#### [To-do item]
Exactly as written, print each of the entries.

** Data section follows **

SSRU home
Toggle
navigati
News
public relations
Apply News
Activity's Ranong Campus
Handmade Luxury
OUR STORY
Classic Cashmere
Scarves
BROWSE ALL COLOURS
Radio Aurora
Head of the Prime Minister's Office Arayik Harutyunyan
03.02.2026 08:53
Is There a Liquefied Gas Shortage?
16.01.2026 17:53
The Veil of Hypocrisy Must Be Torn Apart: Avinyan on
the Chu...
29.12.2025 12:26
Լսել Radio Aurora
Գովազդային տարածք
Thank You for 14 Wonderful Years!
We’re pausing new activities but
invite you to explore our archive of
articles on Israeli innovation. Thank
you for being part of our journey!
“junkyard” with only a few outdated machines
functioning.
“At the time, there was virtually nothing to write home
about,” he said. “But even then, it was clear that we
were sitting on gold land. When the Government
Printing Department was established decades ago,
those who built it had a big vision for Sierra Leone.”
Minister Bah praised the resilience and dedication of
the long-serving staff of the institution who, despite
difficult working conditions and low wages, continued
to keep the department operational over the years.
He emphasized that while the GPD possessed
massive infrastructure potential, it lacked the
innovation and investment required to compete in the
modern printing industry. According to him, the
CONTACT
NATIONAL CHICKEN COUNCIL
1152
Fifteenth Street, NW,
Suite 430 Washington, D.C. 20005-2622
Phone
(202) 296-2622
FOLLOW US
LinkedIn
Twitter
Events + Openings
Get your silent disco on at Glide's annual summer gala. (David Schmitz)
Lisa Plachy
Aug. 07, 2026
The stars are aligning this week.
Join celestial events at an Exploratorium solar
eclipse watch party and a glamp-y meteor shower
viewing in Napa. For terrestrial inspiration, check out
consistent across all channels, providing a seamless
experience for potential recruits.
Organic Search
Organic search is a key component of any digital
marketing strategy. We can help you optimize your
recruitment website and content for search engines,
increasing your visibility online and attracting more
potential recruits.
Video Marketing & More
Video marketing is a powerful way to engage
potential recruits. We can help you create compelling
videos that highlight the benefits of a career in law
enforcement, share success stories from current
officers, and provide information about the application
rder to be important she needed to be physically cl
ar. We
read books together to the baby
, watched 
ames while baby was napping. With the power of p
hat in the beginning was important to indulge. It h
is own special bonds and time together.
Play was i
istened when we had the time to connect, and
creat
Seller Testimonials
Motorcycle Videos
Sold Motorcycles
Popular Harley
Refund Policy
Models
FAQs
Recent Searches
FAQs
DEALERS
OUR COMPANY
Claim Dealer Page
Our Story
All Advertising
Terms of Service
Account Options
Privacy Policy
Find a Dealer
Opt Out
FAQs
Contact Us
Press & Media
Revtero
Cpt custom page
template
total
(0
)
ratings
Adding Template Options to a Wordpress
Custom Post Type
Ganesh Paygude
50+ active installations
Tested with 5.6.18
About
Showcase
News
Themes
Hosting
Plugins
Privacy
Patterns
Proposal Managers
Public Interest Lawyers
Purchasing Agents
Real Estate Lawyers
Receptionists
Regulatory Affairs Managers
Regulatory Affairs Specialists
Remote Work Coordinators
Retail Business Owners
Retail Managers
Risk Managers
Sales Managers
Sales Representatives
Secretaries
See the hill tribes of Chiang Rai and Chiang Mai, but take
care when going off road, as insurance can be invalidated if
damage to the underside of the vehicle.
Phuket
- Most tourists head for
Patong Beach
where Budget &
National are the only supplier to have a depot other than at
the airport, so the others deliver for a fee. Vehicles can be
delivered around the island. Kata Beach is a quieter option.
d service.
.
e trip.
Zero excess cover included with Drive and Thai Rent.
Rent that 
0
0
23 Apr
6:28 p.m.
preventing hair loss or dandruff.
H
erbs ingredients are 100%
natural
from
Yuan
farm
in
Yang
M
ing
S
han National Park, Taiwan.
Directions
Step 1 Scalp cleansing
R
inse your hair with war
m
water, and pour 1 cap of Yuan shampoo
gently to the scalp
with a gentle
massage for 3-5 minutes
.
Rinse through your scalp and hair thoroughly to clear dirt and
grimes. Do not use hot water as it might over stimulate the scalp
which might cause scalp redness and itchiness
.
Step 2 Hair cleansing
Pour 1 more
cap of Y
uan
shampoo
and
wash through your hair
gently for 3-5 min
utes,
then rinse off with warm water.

** End of Data section **

#### [Output for this exercise]
SSRU home
Toggle
navigati
News
public relations
Apply News
Activity's Ranong Campus
Handmade Luxury
OUR STORY
Classic Cashmere
Scarves
BROWSE ALL COLOURS
Radio Aurora
Head of the Prime Minister's Office Arayik Harutyunyan
03.02.2026 08:53
Is There a Liquefied Gas Shortage?
16.01.2026 17:53
The Veil of Hypocrisy Must Be Torn Apart: Avinyan on
the Chu...
29.12.2025 12:26
Լսել Radio Aurora
Գովազդային տարածք
Thank You for 14 Wonderful Years!
We’re pausing new activities but
invite you to explore our archive of
articles on Israeli innovation. Thank
you for being part of our journey!
“junkyard” with only a few outdated machines
functioning.
“At the time, there was virtually nothing to write home
about,” he said. “But even then, it was clear that we
were sitting on gold land. When the Government
Printing Department was established decades ago,
those who built it had a big vision for Sierra Leone.”
Minister Bah praised the resilience and dedication of
the long-serving staff of the institution who, despite
difficult working conditions and low wages, continued
to keep the department operational over the years.
He emphasized that while the GPD possessed
massive infrastructure potential, it lacked the
innovation and investment required to compete in the
modern printing industry. According to him, the
CONTACT
NATIONAL CHICKEN COUNCIL
1152
Fifteenth Street, NW,
Suite 430 Washington, D.C. 20005-2622
Phone
(202) 296-2622
FOLLOW US
LinkedIn
Twitter
Events + Openings
Get your silent disco on at Glide's annual summer gala. (David Schmitz)
Lisa Plachy
Aug. 07, 2026
The stars are aligning this week.
Join celestial events at an Exploratorium solar
eclipse watch party and a glamp-y meteor shower
viewing in Napa. For terrestrial inspiration, check out
consistent across all channels, providing a seamless
experience for potential recruits.
Organic Search
Organic search is a key component of any digital
marketing strategy. We can help you optimize your
recruitment website and content for search engines,
increasing your visibility online and attracting more
potential recruits.
Video Marketing & More
Video marketing is a powerful way to engage
potential recruits. We can help you create compelling
videos that highlight the benefits of a career in law
enforcement, share success stories from current
officers, and provide information about the application
rder to be important she needed to be physically cl
ar. We
read books together to the baby
, watched 
ames while baby was napping. With the power of p
hat in the beginning was important to indulge. It h
is own special bonds and time together.
Play was i
istened when we had the time to connect, and
creat
Seller Testimonials
Motorcycle Videos
Sold Motorcycles
Popular Harley
Refund Policy
Models
FAQs
Recent Searches
FAQs
DEALERS
OUR COMPANY
Claim Dealer Page
Our Story
All Advertising
Terms of Service
Account Options
Privacy Policy
Find a Dealer
Opt Out
FAQs
Contact Us
Press & Media
Revtero
Cpt custom page
template
total
(0
)
ratings
Adding Template Options to a Wordpress
Custom Post Type
Ganesh Paygude
50+ active installations
Tested with 5.6.18
About
Showcase
News
Themes
Hosting
Plugins
Privacy
Patterns
Proposal Managers
Public Interest Lawyers
Purchasing Agents
Real Estate Lawyers
Receptionists
Regulatory Affairs Managers
Regulatory Affairs Specialists
Remote Work Coordinators
Retail Business Owners
Retail Managers
Risk Managers
Sales Managers
Sales Representatives
Secretaries
See the hill tribes of Chiang Rai and Chiang Mai, but take
care when going off road, as insurance can be invalidated if
damage to the underside of the vehicle.
Phuket
- Most tourists head for
Patong Beach
where Budget &
National are the only supplier to have a depot other than at
the airport, so the others deliver for a fee. Vehicles can be
delivered around the island. Kata Beach is a quieter option.
d service.
.
e trip.
Zero excess cover included with Drive and Thai Rent.
Rent that 
0
0
23 Apr
6:28 p.m.
preventing hair loss or dandruff.
H
erbs ingredients are 100%
natural
from
Yuan
farm
in
Yang
M
ing
S
han National Park, Taiwan.
Directions
Step 1 Scalp cleansing
R
inse your hair with war
m
water, and pour 1 cap of Yuan shampoo
gently to the scalp
with a gentle
massage for 3-5 minutes
.
Rinse through your scalp and hair thoroughly to clear dirt and
grimes. Do not use hot water as it might over stimulate the scalp
which might cause scalp redness and itchiness
.
Step 2 Hair cleansing
Pour 1 more
cap of Y
uan
shampoo
and
wash through your hair
gently for 3-5 min
utes,
then rinse off with warm water.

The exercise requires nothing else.